Cela signifie que leurs contrats continuent avec le même salaire, la même ancienneté et les mêmes avantages.
Ce régime est d'ordre public : les parties ne peuvent prévoir le contraire dans des clauses spécifiques de l'acte de cession.
Le transfert s'applique aux salariés attachés à l'exploitation cédée, et non à des salariés exerçant sur d'autres structures du groupe ou dans un établissement rattaché à un fonds de commerce séparé.
Concrètement, l'acheteur doit intégrer ces salariés dès la prise d'effet de la cession et respecter les engagements existants (congés, primes, temps de travail).
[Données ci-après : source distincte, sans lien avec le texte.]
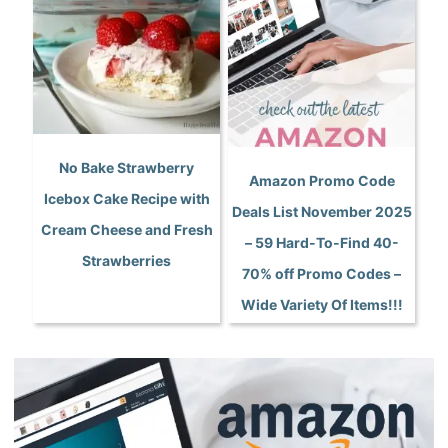
No Bake Strawberry
Amazon Promo Code
Icebox Cake Recipe with
Deals List November 2025
Cream Cheese and Fresh
– 59 Hard-To-Find 40-
Strawberries
70% off Promo Codes –
Wide Variety Of Items!!!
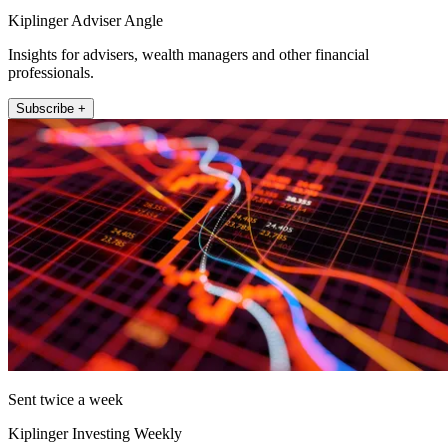
Kiplinger Adviser Angle
Insights for advisers, wealth managers and other financial
professionals.
Subscribe +
Sent twice a week
Kiplinger Investing Weekly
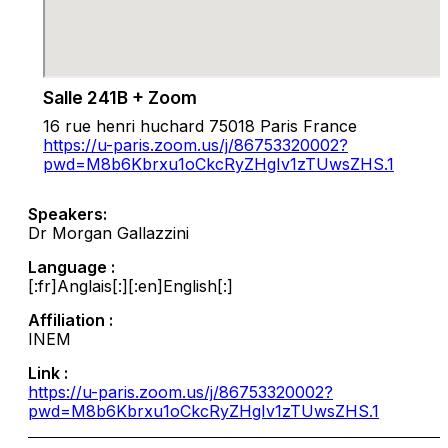
Salle 241B + Zoom
16 rue henri huchard 75018 Paris France
https://u-paris.zoom.us/j/86753320002?
pwd=M8b6Kbrxu1oCkcRyZHgIv1zTUwsZHS.1
Speakers:
Dr Morgan Gallazzini
Language :
[:fr]Anglais[:][:en]English[:]
Affiliation :
INEM
Link :
https://u-paris.zoom.us/j/86753320002?
pwd=M8b6Kbrxu1oCkcRyZHgIv1zTUwsZHS.1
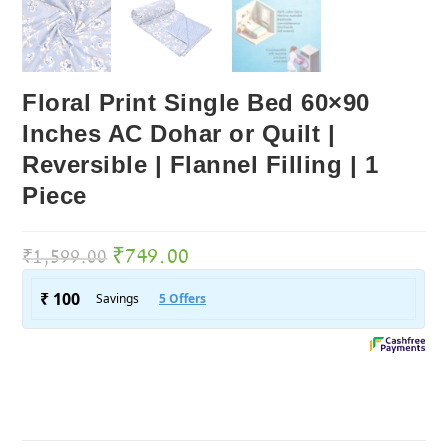
Floral Print Single Bed 60×90
Inches AC Dohar or Quilt |
Reversible | Flannel Filling | 1
Piece
₹
749.00
Original
Current
₹
1,599.00
price
price
was:
is:
₹1,599.00.
₹749.00.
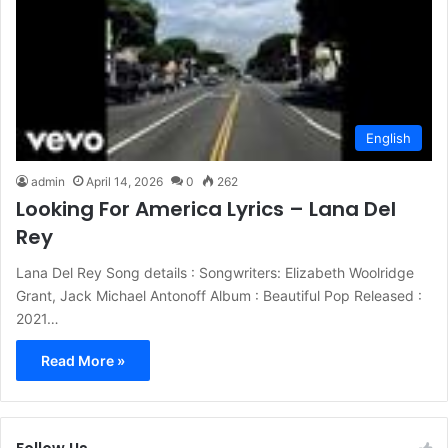
English
admin
April 14, 2026
0
262
Looking For America Lyrics – Lana Del
Rey
Lana Del Rey Song details : Songwriters: Elizabeth Woolridge
Grant, Jack Michael Antonoff Album : Beautiful Pop Released :
2021…
Read More »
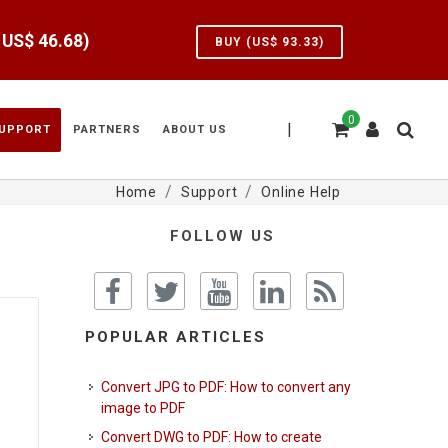
e US$
46.68
)
BUY (US$
93.33
)
0
|
UPPORT
PARTNERS
ABOUT US
Home
Support
Online Help
FOLLOW US
POPULAR ARTICLES
Convert JPG to PDF: How to convert any
image to PDF
Convert DWG to PDF: How to create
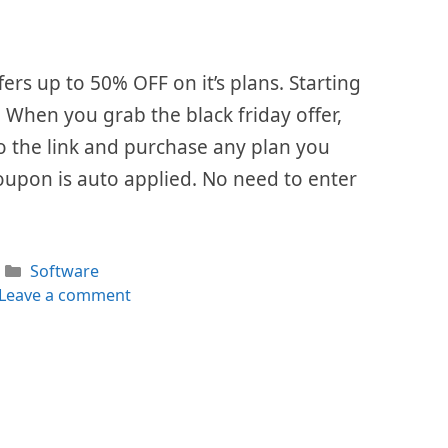
fers up to 50% OFF on it’s plans. Starting
. When you grab the black friday offer,
 to the link and purchase any plan you
oupon is auto applied. No need to enter
Categories
Software
Leave a comment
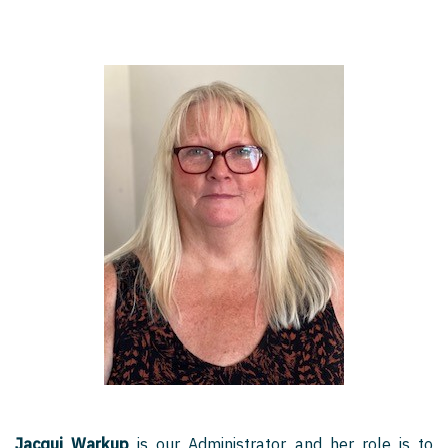
Jacqui Warkup
is our Administrator and her role is to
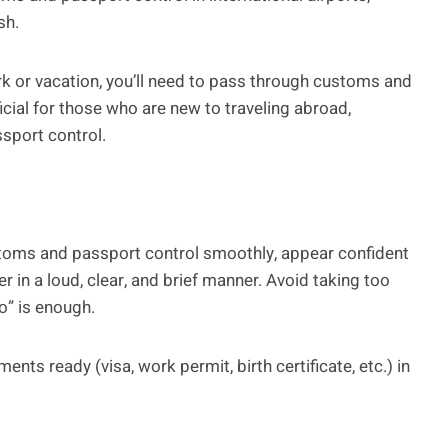
sh.
k or vacation, you’ll need to pass through customs and
ficial for those who are new to traveling abroad,
ssport control.
stoms and passport control smoothly, appear confident
 in a loud, clear, and brief manner. Avoid taking too
o” is enough.
nts ready (visa, work permit, birth certificate, etc.) in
Le vendeur ne peut pas contourner cette règle en licenciant pour faciliter la vente : de tels licenciements peuvent être requalifiés et donner lieu à sanctions lourdes.
Pour l'acheteur, cela signifie prévoir le coût réel de la masse salariale et vérifier l'existence d'engagements ou d'accords collectifs qui pèsent sur l'entreprise.
Les obligations d'information, les responsabilités et les vérifications à mener
Avant la cession, la loi prévoit une obligation d'information de la cession à intervenir aux salariés de l'entreprise cédée.
Cette obligation d'information doit être respectée dans les délais prévus par la loi et donne lieu à un droit pour le salarié de présenter une offre d'achat.
Ce droit n'ouvre toutefois en principe pas de droit de préemption sur le fonds de commerce cédé au profit des salariés.
Outre l'information des salariés, le vendeur doit pour sa part respecter l'obligation d'information de l'acquéreur avant la cession.
Le vendeur doit communiquer les pièces nécessaires pour permettre une évaluation sociale : contrats de travail, bulletins de salaire, contentieux en cours, et situation des cotisations sociales.
Après la cession, selon les clauses insérées dans l'acte, le vendeur peut rester responsable des dettes salariales nées avant la vente, tandis que l'acheteur devient responsable de celles nées après la reprise.
Cette répartition impose de vérifier soigneusement l'existence de redressements potentiels ou de procédures prud'homales en cours.
Dans le cadre d'une reprise en procédure collective, le tribunal peut imposer des règles spécifiques sur la reprise des salariés et la validation des offres : l'offre de reprise doit démontrer la capacité à assurer la continuité de l'emploi.
Anticiper ces éléments réduit le risque de contentieux et permet de négocier des garanties adaptées.
Pour conclure brièvement
La cession d'un fonds de commerce entraîne des conséquences et obligations sociales lourdes : transfert automatique des salariés, responsabilités sur les dettes salariales, obligations d'information et nécessité d'une vérification approfondie.
Se faire accompagner par un avocat intervenant principalement en droit des affaires est fortement conseillé pour sécuriser l'audit social de l'entreprise à reprendre, rédiger des clauses protectrices et préparer la transmission dans le respect des obligations légales et des intérêts de chaque partie et des salariés.